J directed the carter past the rarities room, where the terrace overlooked the orderly gardens, on to the stable yard so that the plants could be unloaded directly beside the pump for watering. The stable lad, looking out over the half door, saw the waving tops of small trees in the cart and shouted, “The master’s home!” and came tumbling out into the yard.

They heard him in the kitchen and the maid came running up the hall and flung open the back door as J mounted the steps to the terrace and stepped into his house.

At once he recoiled in surprise. A woman he did not know, dark haired, sober faced, with a pleasant, confident smile, came down the stairs, hesitated when she saw him looking up at her, and then came steadily on.

“How d’you do,” she said formally, and gave him a small nod of her head, as if she were a man and an equal.

“Who the devil are you?” J asked abruptly.

She looked a little awkward. “Will you come in here?” she said, and showed him into his own parlor. The maid was on her hands and knees lighting the fire. The woman waited until the flame had caught and then dismissed the girl with a quick gesture of her hand.

“I am Hester Pooks,” she said. “Your father invited me to stay here.”

“Why?” J demanded.

Hester hesitated. “I imagine you don’t know-” She broke off. “I am very sorry to have to tell you that your father is dead.”

He gasped and swayed. “My father?”

She nodded, saying nothing.

J dropped into a chair and was silent for a long moment. “I shouldn’t be surprised… but it is a dreadful shock… I know he was a great age, but he was always…”

She took a chair opposite him without invitation, and sat quietly, folding her hands in her lap. When J turned to her she was waiting, judging her time to tell him more.

“He didn’t suffer at all,” she said. “He grew very tired, over the winter, and he went to bed to rest. He died very peacefully, just as if he fell asleep. We had brought many of his flowers into his room. He died surrounded by them.”

J shook his head, still incredulous. “I wish I had been here,” he said. “I wish to God I had been here.”

Hester paused. “God is very merciful,” she said gently. “At the moment of his death he thought that he saw you. He was waiting and waiting for you to return, and he woke as his bedroom door opened, and he thought that he saw you. He died thinking that you had come safe home. I know that he died happy, thinking that he had seen you.”

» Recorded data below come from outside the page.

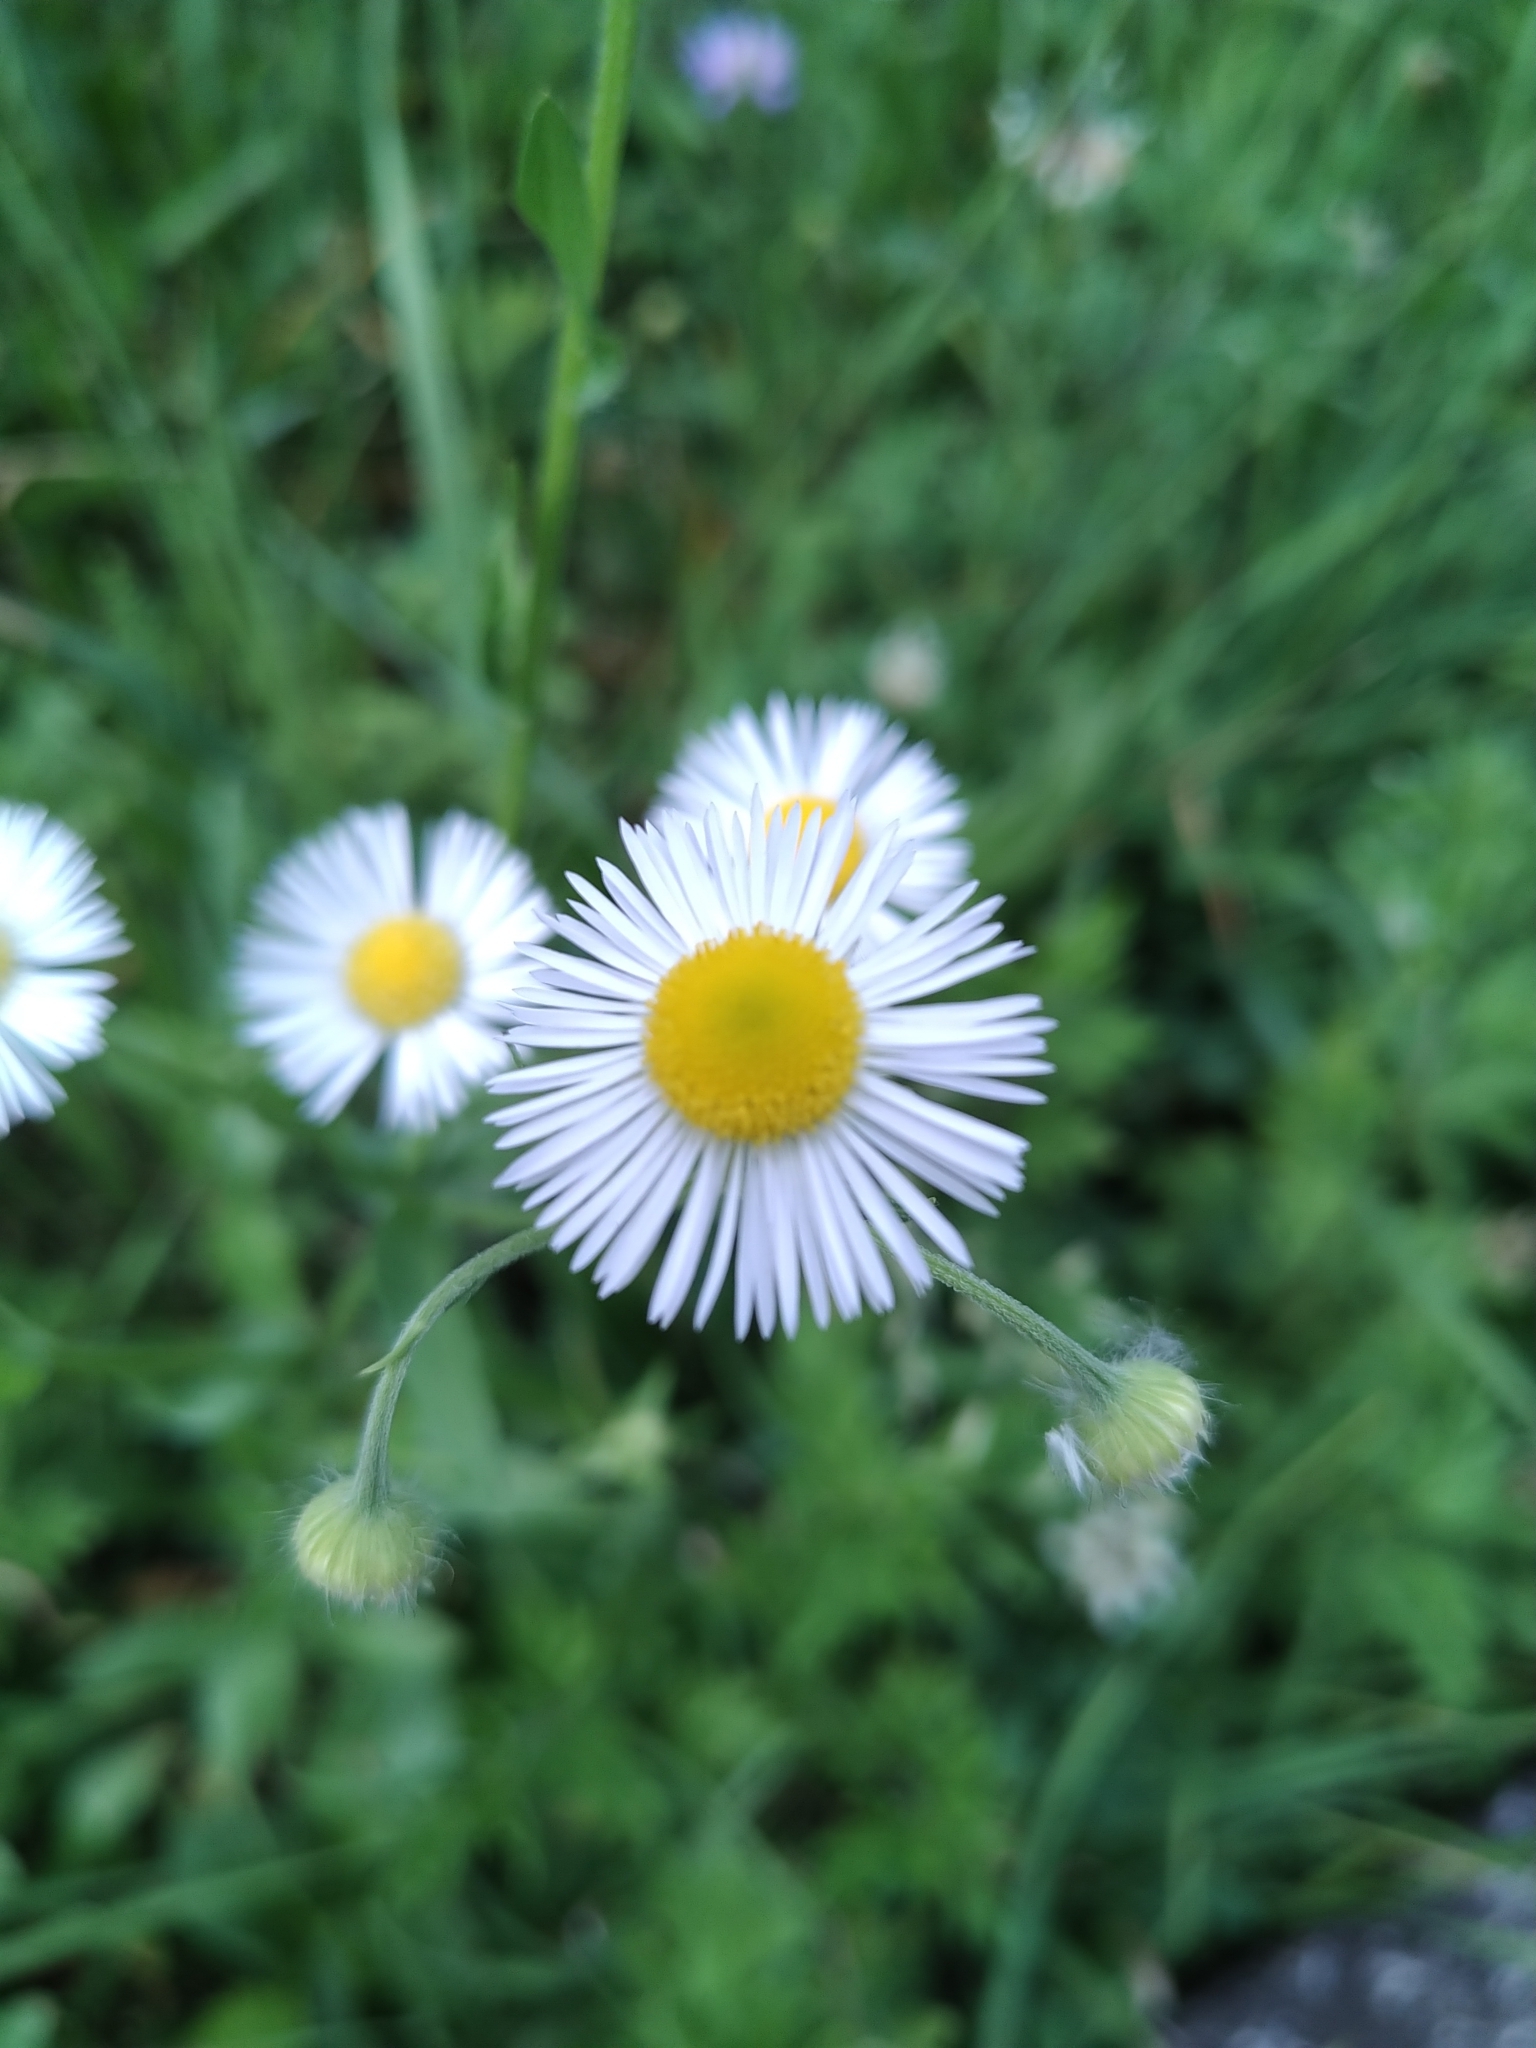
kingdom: Plantae
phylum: Tracheophyta
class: Magnoliopsida
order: Asterales
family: Asteraceae
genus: Erigeron
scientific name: Erigeron annuus
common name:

“He said my name?” J asked.

She nodded. “He said: ‘Oh! You at last!’”

J frowned. The old fear that he was not first in his father’s heart returned to him. “But did he say my name? Was it clear that he meant me?”

Hester paused for a moment and then looked into the gentle, vulnerable face of the man that she meant to marry. She lied easily. “Oh yes,” she said firmly. “He said: ‘Oh! You at last!’, and then as he lay back on the pillow he said ‘J.’”

J paused, and took it all in. Hester watched him in silence.